Life and Death
I think it’s great that people I meet genuinely want to know more about my job when they find out I’m a vet tech. Sometimes there is a raised eyebrow, or a questioning look. Sometimes people don’t seem to have the slightest clue what a vet tech even is. Normally I start by saying that a vet tech is kind of like a nurse. When I mention nurse it seems to draw a good comparison in their head. At that point there is usually a “ohh”, followed by more questions than I can’t comprehend listing here. But the majority of questions start with something about puppies and kittens and how great it must be going to work every day. The conversation never seems to start with euthanasia, parvovirus, or osteosarcoma. The parts of the job that people may have experienced at some point with a pet, but they never seem to relate to my job as a vet tech. Which is quite unfortunate because I do really enjoy talking and educating people about some of these diseases they may not have ever heard of. But it seems like most people are more interested in the cuter side of the job. Unfortunately what they don’t realize is that the cute side of the job can be a relatively small part of the job. And don’t get me wrong, I really do enjoy being a vet tech. I just think it takes a certain type of person to be able to become a vet tech.
I really do enjoy the puppies and kittens. It always makes me happy to see and hold that tiny little animal, especially during the first part of the day. A little muzzle, a pot-belly abdomen, and a wagging tail. Things that can really get you in a good mood for the rest of the day! Not to mention being able to witness the joy in the owners eyes as they hold the little bundle of joy. I really do live for moments like that. I also realize that I have to take the good with the bad and in veterinary medicine that usually means life and death.

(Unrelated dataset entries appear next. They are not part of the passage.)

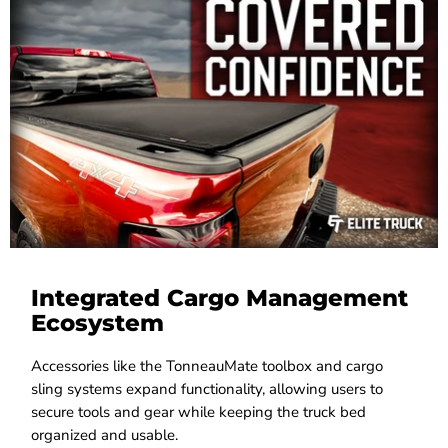
Integrated Cargo Management
Ecosystem
Accessories like the TonneauMate toolbox and cargo
sling systems expand functionality, allowing users to
secure tools and gear while keeping the truck bed
organized and usable.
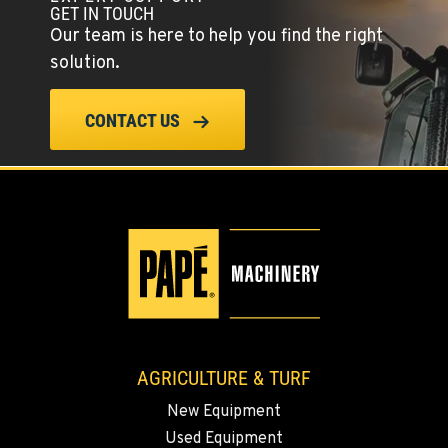
GET IN TOUCH
42951 SR 195
Our team is here to help you find the right
Location Details
solution.
509-397-8897
CONTACT US
FOUR LAKES, WA
10010 S. State Route 904
Location Details
509-565-7587
WALLA WALLA, WA
3037 E. Melrose Ave
Location Details
509-516-4293
AGRICULTURE & TURF
New Equipment
OKANOGAN, WA
Used Equipment
1 Patrol Street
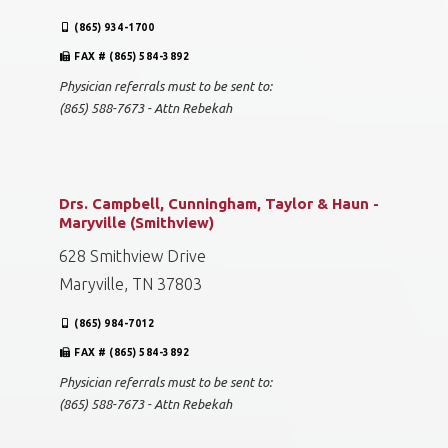
(865) 934-1700
FAX # (865) 584-3892
Physician referrals must to be sent to:
(865) 588-7673 - Attn Rebekah
Drs. Campbell, Cunningham, Taylor & Haun -
Maryville (Smithview)
628 Smithview Drive
Maryville, TN 37803
(865) 984-7012
FAX # (865) 584-3892
Physician referrals must to be sent to:
(865) 588-7673 - Attn Rebekah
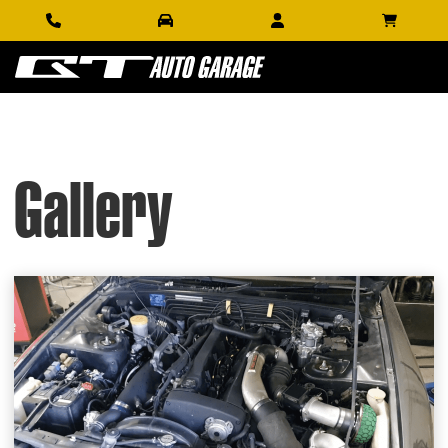
Gallery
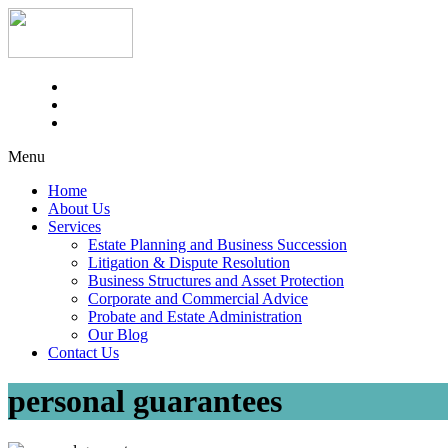
Menu
Home
About Us
Services
Estate Planning and Business Succession
Litigation & Dispute Resolution
Business Structures and Asset Protection
Corporate and Commercial Advice
Probate and Estate Administration
Our Blog
Contact Us
personal guarantees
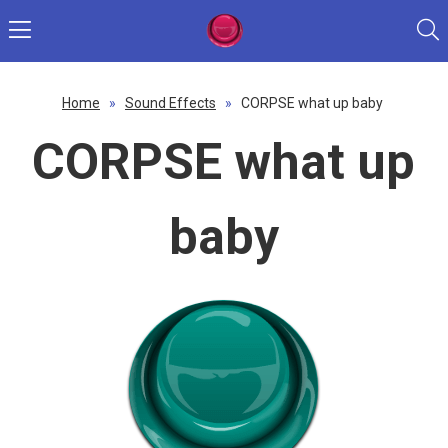
Home
»
Sound Effects
»
CORPSE what up baby
CORPSE what up
baby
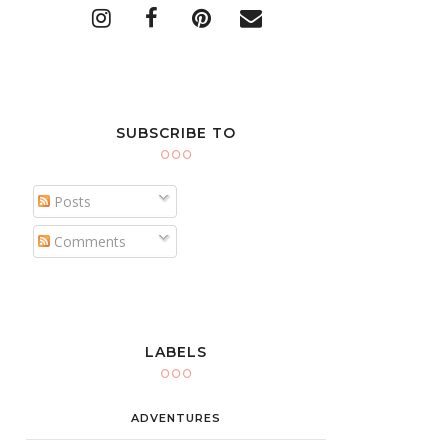
SUBSCRIBE TO
Posts
Comments
LABELS
ADVENTURES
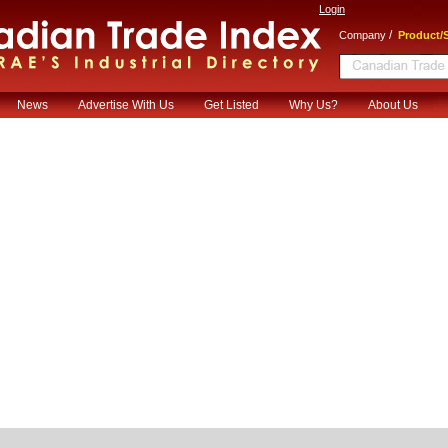
Login
/
Company
Product/S
News
Advertise With Us
Get Listed
Why Us?
About Us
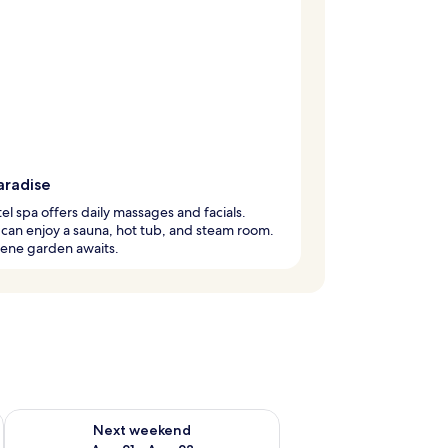
aradise
el spa offers daily massages and facials.
can enjoy a sauna, hot tub, and steam room.
rene garden awaits.
g 14 - Aug 16
Check availability for next weekend Aug 21 - Aug 23
Next weekend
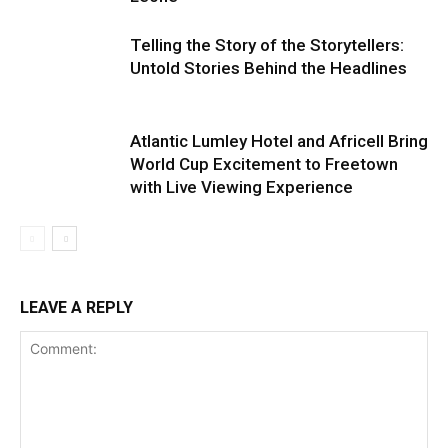
Telling the Story of the Storytellers:
Untold Stories Behind the Headlines
Atlantic Lumley Hotel and Africell Bring
World Cup Excitement to Freetown
with Live Viewing Experience
LEAVE A REPLY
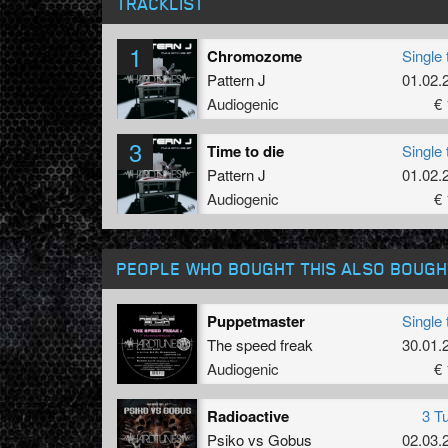
TRACKLIST
1
Chromozome
Single 
Pattern J
01.02.
Audiogenic
€ 
3
Time to die
Single 
Pattern J
01.02.
Audiogenic
€ 
PEOPLE WHO BOUGHT THIS ALSO BOUGH
Puppetmaster
Single 
The speed freak
30.01.
Audiogenic
€ 
Radioactive
3 T
Psiko
vs
Gobus
02.03.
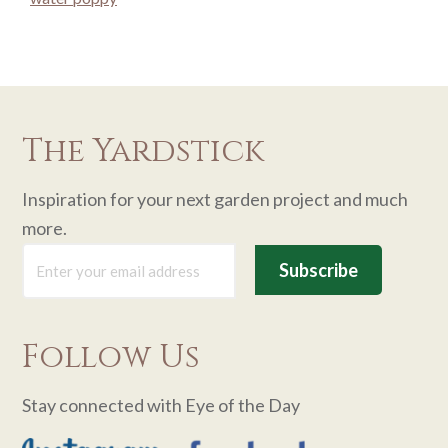
The Yardstick
Inspiration for your next garden project and much
more.
Follow Us
Stay connected with Eye of the Day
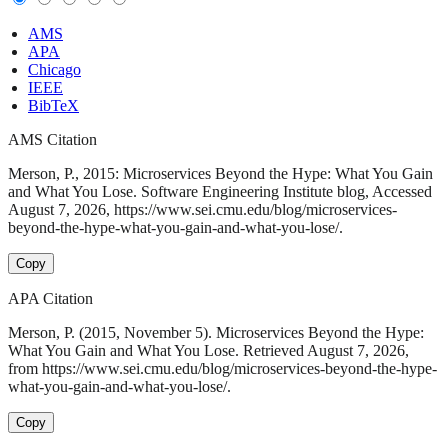
AMS
APA
Chicago
IEEE
BibTeX
AMS Citation
Merson, P., 2015: Microservices Beyond the Hype: What You Gain
and What You Lose. Software Engineering Institute blog, Accessed
August 7, 2026, https://www.sei.cmu.edu/blog/microservices-
beyond-the-hype-what-you-gain-and-what-you-lose/.
Copy
APA Citation
Merson, P. (2015, November 5). Microservices Beyond the Hype:
What You Gain and What You Lose. Retrieved August 7, 2026,
from https://www.sei.cmu.edu/blog/microservices-beyond-the-hype-
what-you-gain-and-what-you-lose/.
Copy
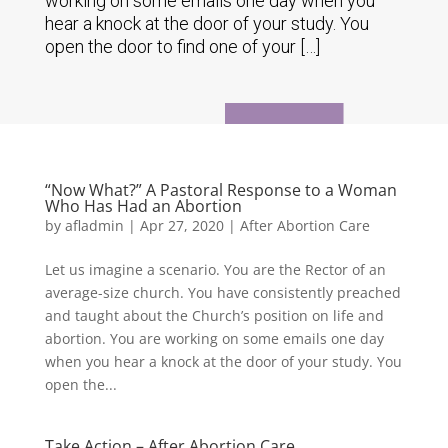
working on some emails one day when you
hear a knock at the door of your study. You
open the door to find one of your […]
“Now What?” A Pastoral Response to a Woman
Who Has Had an Abortion
by
afladmin
|
Apr 27, 2020
|
After Abortion Care
Let us imagine a scenario. You are the Rector of an
average-size church. You have consistently preached
and taught about the Church’s position on life and
abortion. You are working on some emails one day
when you hear a knock at the door of your study. You
open the...
Take Action – After Abortion Care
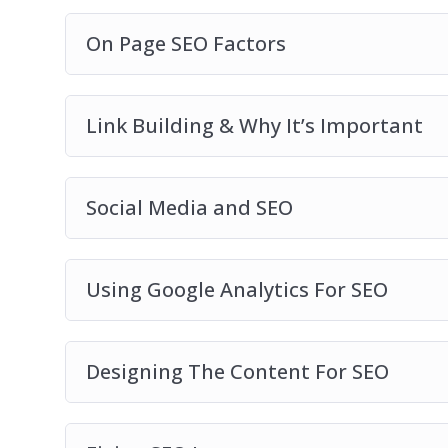
On Page SEO Factors
Link Building & Why It’s Important
Social Media and SEO
Using Google Analytics For SEO
Designing The Content For SEO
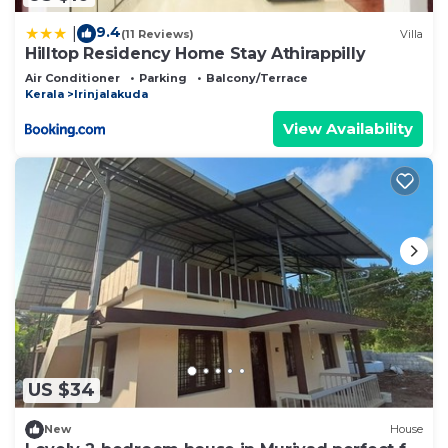
9.4
|
(11 Reviews)
Villa
Hilltop Residency Home Stay Athirappilly
Air Conditioner
Parking
Balcony/Terrace
Kerala
Irinjalakuda
View Availability
US $34
New
House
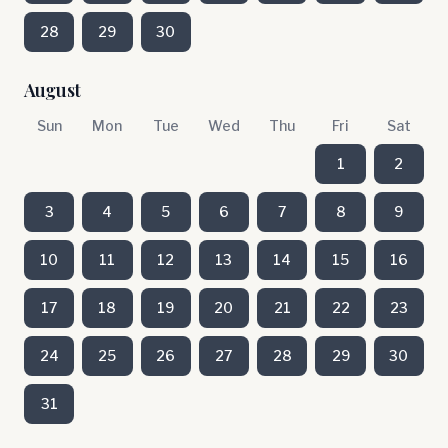
28
29
30
August
Sun
Mon
Tue
Wed
Thu
Fri
Sat
1
2
3
4
5
6
7
8
9
10
11
12
13
14
15
16
17
18
19
20
21
22
23
24
25
26
27
28
29
30
31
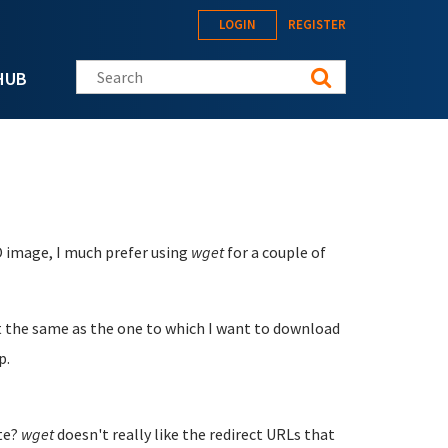
LOGIN
REGISTER
Search this site
HUB
O image, I much prefer using
wget
for a couple of
t the same as the one to which I want to download
p.
ite?
wget
doesn't really like the redirect URLs that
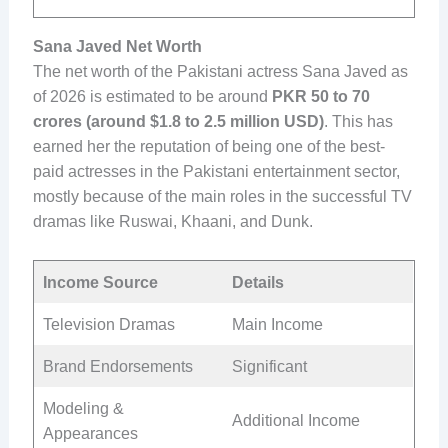
Sana Javed Net Worth
The net worth of the Pakistani actress Sana Javed as
of 2026 is estimated to be around
PKR 50 to 70
crores (around $1.8 to 2.5 million USD)
. This has
earned her the reputation of being one of the best-
paid actresses in the Pakistani entertainment sector,
mostly because of the main roles in the successful TV
dramas like Ruswai, Khaani, and Dunk.
Income Source
Details
Television Dramas
Main Income
Brand Endorsements
Significant
Modeling &
Additional Income
Appearances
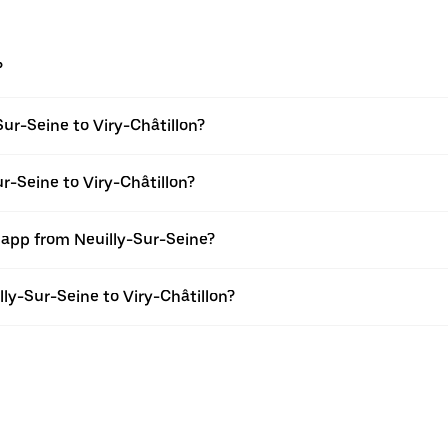
?
ur-Seine to Viry-Châtillon?
r-Seine to Viry-Châtillon?
 app from Neuilly-Sur-Seine?
lly-Sur-Seine to Viry-Châtillon?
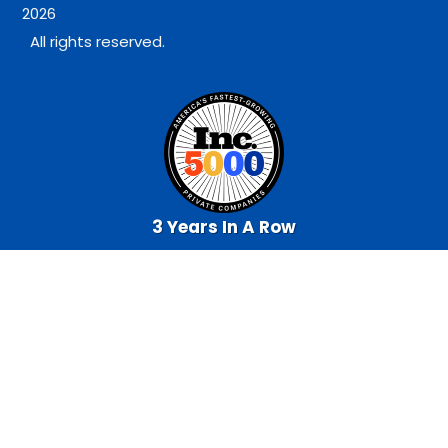
2026
All rights reserved.
3 Years In A Row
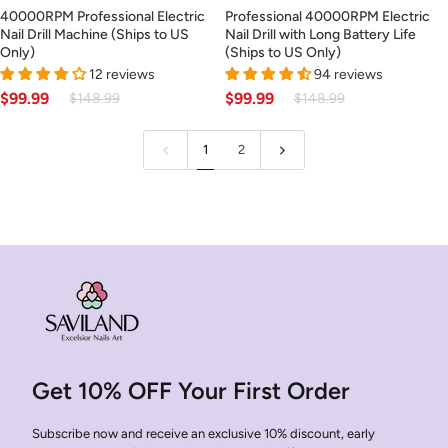
40000RPM
Professional
40000RPM Professional Electric
Professional 40000RPM Electric
Professional
40000RPM
Nail Drill Machine (Ships to US
Nail Drill with Long Battery Life
Electric
Electric
Only)
(Ships to US Only)
Nail
Nail
12 reviews
94 reviews
Drill
Drill
$99.99
$99.99
$148.99
$148.99
Machine
with
(Ships
Long
1
2
to
Battery
US
Life
Only)
(Ships
to
US
Only)
Get 10% OFF Your First Order
Subscribe now and receive an exclusive 10% discount, early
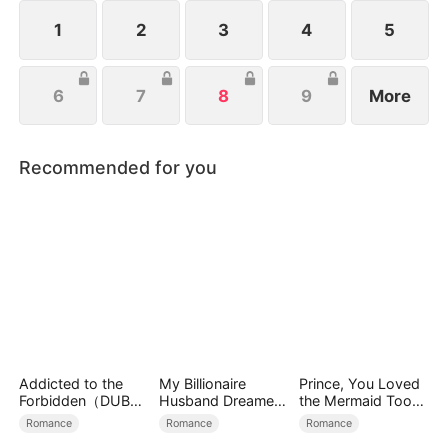
1
2
3
4
5
6
7
8
9
More
Recommended for you
Addicted to the
My Billionaire
Prince, You Loved
Forbidden（DUBBE
Husband Dreamed
the Mermaid Too
D）
of Cheating on Me
Late
Romance
Romance
Romance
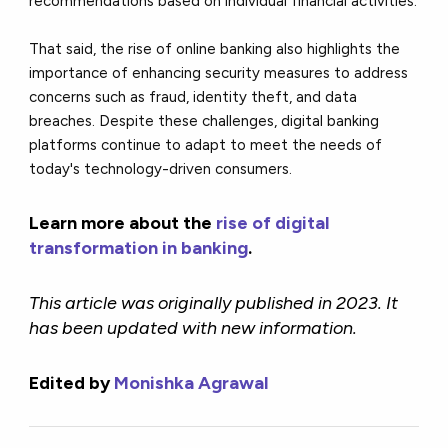
recommendations based on individual financial activities.
That said, the rise of online banking also highlights the
importance of enhancing security measures to address
concerns such as fraud, identity theft, and data
breaches. Despite these challenges, digital banking
platforms continue to adapt to meet the needs of
today's technology-driven consumers.
Learn more about the
rise of digital
transformation in banking
.
This article was originally published in 2023. It
has been updated with new information.
Edited by
Monishka Agrawal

Just for example. Over the last 2 weeks or so the clinic I work in has had to euthanize over 10 long-term patients. For me (and the rest of the staff) this is years and years of building a relationship with that pet and that client. Sometimes I would see the pets several times a week, more often if they were sick of course. These are clients that I call by their first names, I know their children’s names, I know what sports team they root for, where they are going on vacation. I know these clients, and when they lose a beloved pet I feel like I lose that pet with them, because I have. I can tell you that it is emotionally draining. I have cried many times at work and I know that there will be many more times in the future. The emotional nature of this job can be exhausting. But when I receive a warm embrace from the owner of a pet that has been euthanized, I know that I have helped to ease suffering no matter how much it seems to hurt at the time. And as sad as it is at the time, I know that eventually I will be there when that owner decides it is time to bring in a new pet. Once again I will get to see the joy in their eyes and the happiness that a new pet brings.. full circle seems to be the best way to put it.